EXERCISE: Copy the lines below as they are; omit the images they contain.

DATA SECTION:
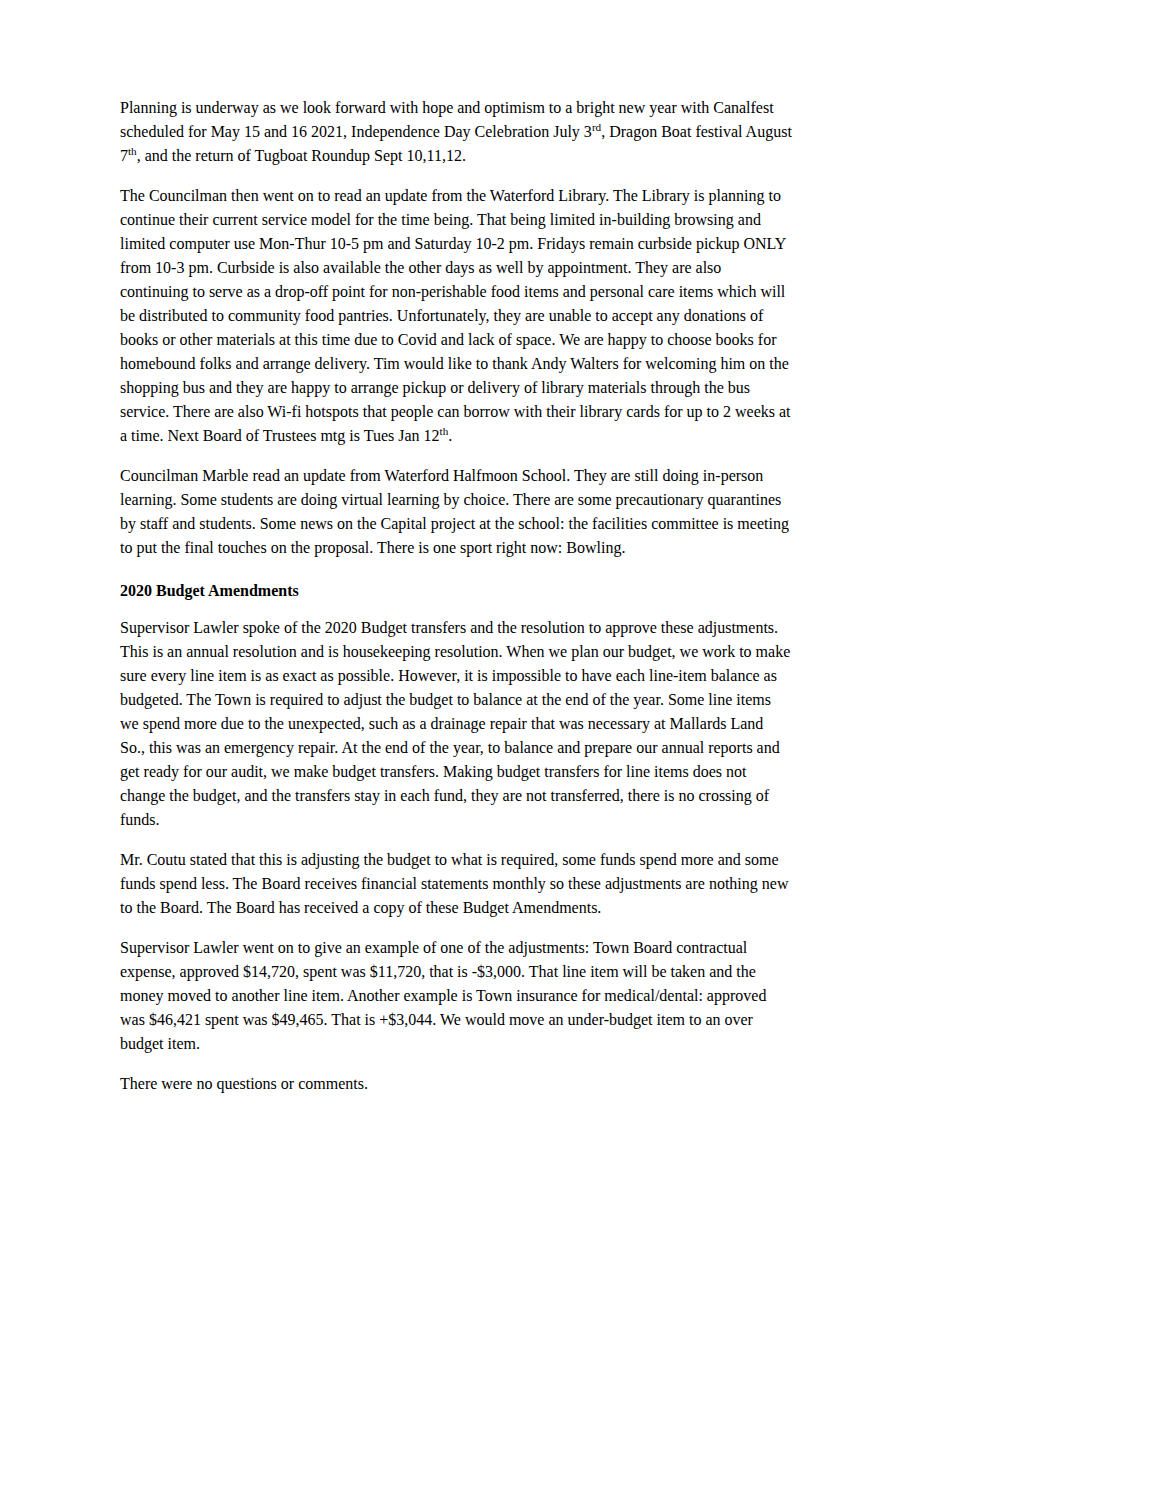Planning is underway as we look forward with hope and optimism to a bright new year with Canalfest scheduled for May 15 and 16 2021, Independence Day Celebration July 3rd, Dragon Boat festival August 7th, and the return of Tugboat Roundup Sept 10,11,12.
The Councilman then went on to read an update from the Waterford Library. The Library is planning to continue their current service model for the time being. That being limited in-building browsing and limited computer use Mon-Thur 10-5 pm and Saturday 10-2 pm. Fridays remain curbside pickup ONLY from 10-3 pm. Curbside is also available the other days as well by appointment. They are also continuing to serve as a drop-off point for non-perishable food items and personal care items which will be distributed to community food pantries. Unfortunately, they are unable to accept any donations of books or other materials at this time due to Covid and lack of space. We are happy to choose books for homebound folks and arrange delivery. Tim would like to thank Andy Walters for welcoming him on the shopping bus and they are happy to arrange pickup or delivery of library materials through the bus service. There are also Wi-fi hotspots that people can borrow with their library cards for up to 2 weeks at a time. Next Board of Trustees mtg is Tues Jan 12th.
Councilman Marble read an update from Waterford Halfmoon School. They are still doing in-person learning. Some students are doing virtual learning by choice. There are some precautionary quarantines by staff and students. Some news on the Capital project at the school: the facilities committee is meeting to put the final touches on the proposal. There is one sport right now: Bowling.
2020 Budget Amendments
Supervisor Lawler spoke of the 2020 Budget transfers and the resolution to approve these adjustments. This is an annual resolution and is housekeeping resolution. When we plan our budget, we work to make sure every line item is as exact as possible. However, it is impossible to have each line-item balance as budgeted. The Town is required to adjust the budget to balance at the end of the year. Some line items we spend more due to the unexpected, such as a drainage repair that was necessary at Mallards Land So., this was an emergency repair. At the end of the year, to balance and prepare our annual reports and get ready for our audit, we make budget transfers. Making budget transfers for line items does not change the budget, and the transfers stay in each fund, they are not transferred, there is no crossing of funds.
Mr. Coutu stated that this is adjusting the budget to what is required, some funds spend more and some funds spend less. The Board receives financial statements monthly so these adjustments are nothing new to the Board. The Board has received a copy of these Budget Amendments.
Supervisor Lawler went on to give an example of one of the adjustments: Town Board contractual expense, approved $14,720, spent was $11,720, that is -$3,000. That line item will be taken and the money moved to another line item. Another example is Town insurance for medical/dental: approved was $46,421 spent was $49,465. That is +$3,044. We would move an under-budget item to an over budget item.
There were no questions or comments.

OUTPUT:
Planning is underway as we look forward with hope and optimism to a bright new year with Canalfest scheduled for May 15 and 16 2021, Independence Day Celebration July 3rd, Dragon Boat festival August 7th, and the return of Tugboat Roundup Sept 10,11,12.
The Councilman then went on to read an update from the Waterford Library. The Library is planning to continue their current service model for the time being. That being limited in-building browsing and limited computer use Mon-Thur 10-5 pm and Saturday 10-2 pm. Fridays remain curbside pickup ONLY from 10-3 pm. Curbside is also available the other days as well by appointment. They are also continuing to serve as a drop-off point for non-perishable food items and personal care items which will be distributed to community food pantries. Unfortunately, they are unable to accept any donations of books or other materials at this time due to Covid and lack of space. We are happy to choose books for homebound folks and arrange delivery. Tim would like to thank Andy Walters for welcoming him on the shopping bus and they are happy to arrange pickup or delivery of library materials through the bus service. There are also Wi-fi hotspots that people can borrow with their library cards for up to 2 weeks at a time. Next Board of Trustees mtg is Tues Jan 12th.
Councilman Marble read an update from Waterford Halfmoon School. They are still doing in-person learning. Some students are doing virtual learning by choice. There are some precautionary quarantines by staff and students. Some news on the Capital project at the school: the facilities committee is meeting to put the final touches on the proposal. There is one sport right now: Bowling.
2020 Budget Amendments
Supervisor Lawler spoke of the 2020 Budget transfers and the resolution to approve these adjustments. This is an annual resolution and is housekeeping resolution. When we plan our budget, we work to make sure every line item is as exact as possible. However, it is impossible to have each line-item balance as budgeted. The Town is required to adjust the budget to balance at the end of the year. Some line items we spend more due to the unexpected, such as a drainage repair that was necessary at Mallards Land So., this was an emergency repair. At the end of the year, to balance and prepare our annual reports and get ready for our audit, we make budget transfers. Making budget transfers for line items does not change the budget, and the transfers stay in each fund, they are not transferred, there is no crossing of funds.
Mr. Coutu stated that this is adjusting the budget to what is required, some funds spend more and some funds spend less. The Board receives financial statements monthly so these adjustments are nothing new to the Board. The Board has received a copy of these Budget Amendments.
Supervisor Lawler went on to give an example of one of the adjustments: Town Board contractual expense, approved $14,720, spent was $11,720, that is -$3,000. That line item will be taken and the money moved to another line item. Another example is Town insurance for medical/dental: approved was $46,421 spent was $49,465. That is +$3,044. We would move an under-budget item to an over budget item.
There were no questions or comments.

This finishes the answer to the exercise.